The New Victory Theater Ushers In a 42nd Street Revival

New York's infamous district is being cleared of sex shops, making way for restoration of its grand theaters - and for children's arts programs

Beyond its importance as the first completed landmark renovation on New York's historic 42nd Street, the New Victory Theater promises to bring new visibility to arts programming for children. On Dec. 11, the 500-seat theater will open its doors, and on Dec. 19 it will begin its premiere season.

"Children are often thought of as second-class citizens in this country in terms of theater," says the theater's program director, Yvonne Joyner Levette. "In other countries there are extensive art programs for young people that we [in America] simply have not developed.

"We want to offer young people the same consistent high quality of artistic achievement that adults have come to expect for themselves," she adds.

Ms. Levette points out that fine American children's companies do exist, but the quality is not consistent, perhaps because they do not receive the funding and respect they deserve. That is why, in designing the New Victory's first season, Levette brought together a range of performers to challenge the expectation that theater for young people must "pander." "We want to make a statement that strong theater companies should more often consider doing work for children," she says.

Levette has chosen an unusual combination of styles and subjects to initiate the theater's first season. Under the New Victory's umbrella, Theatre for a New Audience will adapt Carlo Gozzi's 18th-century tale, "The Green Bird." Filmmakers Martin Scorcese and Francis Ford Coppola will curate a film series. Theaterworks/USA, the prestigious company in which Henry Winkler and F. Murray Abraham began their careers, will present a new play about either the life of Paul Robeson or the landmark Supreme Court case Brown v. the Board of Education. Actor-writer Bill Irwin, currently appearing in "Fool Moon" on Broadway, will oversee a series of shows dealing with vaudeville traditions.

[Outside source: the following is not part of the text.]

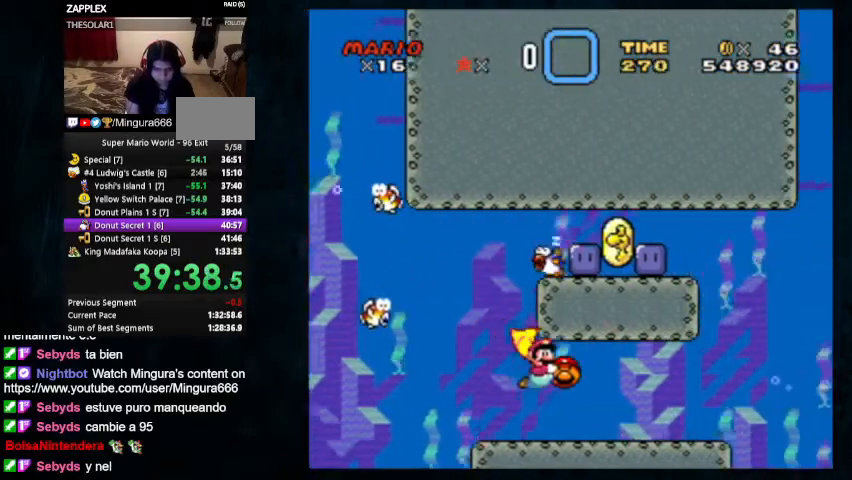
{"buttons": ["Y", "DPAD_UP", "DPAD_RIGHT"], "events": []}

Audience diversity is a priority for Warrington Hudlin, curator of a film series to be presented at the New Victory by the Black Filmmakers Foundation. "The old 42nd Street, for all its antisocial character, was patronized by many poor blacks and Latinos because of the inexpensive family films, especially kung-fu films, available there," Mr. Hudlin says. "In cleaning up 42nd Street, we want to change the programming but not necessarily the complexion of the patrons."

Hudlin says that Cora Cahan, president of the New 42nd Street development consortium, has devised "a programming strategy of inclusion."

To help audiences who might not otherwise attend theater, the New Victory will provide free matinees during its first weekend, establish a weekday education program for New York City's public- and private-school students, and offer apprentice programs to high school and college students from the five boroughs of New York. To encourage new audiences, the New Victory is offering a $25 annual family membership. For a family of four, this would reduce the per ticket price to $8.57 from an average of $15 to $25.

The Metropolitan Opera Guild will present "Different Fields," a new opera that tells the story of a football player and provokes questions about honesty and heroism. The Opera Guild's work has always been geared toward children, but it, like the other groups, got involved with the New Victory to expand future audiences.

"Parents tell me 'I wish we had had something like this when we were little,'" says family-programs coordinator Gretchen Weerheim.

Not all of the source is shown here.